Abstract |
The web and social media contains millions of pages whose text review objects
or events. It will be very helpful if one benefits of other's published opinions and
experiences before taking decisions concerning these entities. Also, for opinions to be
comprehensive, analysis should provide the attitude for the entity as well as its basic
aspects or features. In this work, we propose a domain independent approach that
extracts both of the entity aspects and their attitudes for Arabic reviews. The proposed
approach does not exploit predefined sets of features, nor domain ontology hierarchy.
Instead we add sentiment tags on the pattern and root levels of Arabic lexicon and
used these tags to extract the opinion carrying words and their polarities.
The proposed approach relies on dividing the opinion mining task into three
dependent subtasks at word, sentence, and document levels. The word level concerns
with extracting the opinion carrying, negation, and intensifier words. The sentence
level concerns with extracting the candidate aspects using syntactic patterns for
Arabic sentences and based on the opinion-carrying words. The document level
aggregates the lemma forms of the extracted aspects to summarize the entity
orientation. The nondeterministic nature of some roots used in different ways in
different domains affects the degree of sentiment role certainty. A certainty factor is
proposed to express the percentage of orientation certainty of each aspect and
declaring its effect on the system accuracy.

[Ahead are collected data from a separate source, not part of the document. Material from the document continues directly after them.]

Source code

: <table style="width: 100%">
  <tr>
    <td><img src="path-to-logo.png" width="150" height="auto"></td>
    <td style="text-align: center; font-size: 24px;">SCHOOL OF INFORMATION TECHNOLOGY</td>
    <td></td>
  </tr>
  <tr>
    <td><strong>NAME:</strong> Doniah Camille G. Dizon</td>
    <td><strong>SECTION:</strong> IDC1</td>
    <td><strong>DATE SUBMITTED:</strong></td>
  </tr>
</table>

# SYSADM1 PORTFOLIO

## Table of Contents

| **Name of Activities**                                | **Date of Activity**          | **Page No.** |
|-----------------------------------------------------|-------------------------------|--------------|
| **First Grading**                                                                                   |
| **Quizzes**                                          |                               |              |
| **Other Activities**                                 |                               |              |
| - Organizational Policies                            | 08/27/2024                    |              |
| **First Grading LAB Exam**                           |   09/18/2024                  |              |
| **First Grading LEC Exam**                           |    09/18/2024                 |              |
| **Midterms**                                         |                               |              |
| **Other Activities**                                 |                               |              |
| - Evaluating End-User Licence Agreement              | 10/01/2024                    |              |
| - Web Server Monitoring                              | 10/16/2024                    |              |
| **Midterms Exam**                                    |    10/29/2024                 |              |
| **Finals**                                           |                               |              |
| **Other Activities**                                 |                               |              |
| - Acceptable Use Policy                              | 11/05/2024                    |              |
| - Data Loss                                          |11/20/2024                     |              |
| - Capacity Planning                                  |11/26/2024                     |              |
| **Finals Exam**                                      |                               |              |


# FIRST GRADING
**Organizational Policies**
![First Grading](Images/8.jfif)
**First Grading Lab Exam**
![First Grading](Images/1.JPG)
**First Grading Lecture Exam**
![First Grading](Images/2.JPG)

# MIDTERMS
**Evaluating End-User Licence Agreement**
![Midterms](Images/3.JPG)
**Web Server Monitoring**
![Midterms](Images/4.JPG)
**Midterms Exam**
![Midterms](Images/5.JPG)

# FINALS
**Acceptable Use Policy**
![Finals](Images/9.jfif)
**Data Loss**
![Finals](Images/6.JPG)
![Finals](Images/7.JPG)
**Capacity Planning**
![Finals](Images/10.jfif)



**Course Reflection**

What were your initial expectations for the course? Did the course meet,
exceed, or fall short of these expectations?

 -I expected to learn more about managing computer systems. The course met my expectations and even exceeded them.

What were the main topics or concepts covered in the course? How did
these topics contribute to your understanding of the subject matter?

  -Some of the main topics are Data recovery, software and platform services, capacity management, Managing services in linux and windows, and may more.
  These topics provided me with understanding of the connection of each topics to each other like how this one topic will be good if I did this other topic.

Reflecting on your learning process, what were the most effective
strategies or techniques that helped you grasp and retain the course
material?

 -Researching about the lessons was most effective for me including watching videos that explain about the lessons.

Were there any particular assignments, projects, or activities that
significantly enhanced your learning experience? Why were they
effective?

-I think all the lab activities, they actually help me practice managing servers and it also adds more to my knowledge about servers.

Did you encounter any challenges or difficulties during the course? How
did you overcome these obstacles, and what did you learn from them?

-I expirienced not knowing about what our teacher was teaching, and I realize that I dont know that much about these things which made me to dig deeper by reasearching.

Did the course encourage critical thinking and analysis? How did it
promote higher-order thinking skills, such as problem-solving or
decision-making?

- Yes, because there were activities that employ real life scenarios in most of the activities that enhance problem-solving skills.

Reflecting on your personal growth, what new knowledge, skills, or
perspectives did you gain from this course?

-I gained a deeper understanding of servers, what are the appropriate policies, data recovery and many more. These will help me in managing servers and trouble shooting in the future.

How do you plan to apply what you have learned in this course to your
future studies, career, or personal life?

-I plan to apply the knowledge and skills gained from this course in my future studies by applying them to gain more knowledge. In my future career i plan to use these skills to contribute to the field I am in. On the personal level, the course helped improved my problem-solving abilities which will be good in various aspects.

The proposed system is evaluated on the entity-level using a dataset of 500 movie
reviews with accuracy 96%. Then the system is evaluated on the aspect-level using
200 Arabic reviews in different domains (Novels, Products, Movies, Football game
events and Hotels). It extracted aspects, at 89% recall and 85% precision with respect
to the aspects defined by domain experts. This proves that the proposed system can be
used for generic domains beyond the limited coverage of existing ontologies. |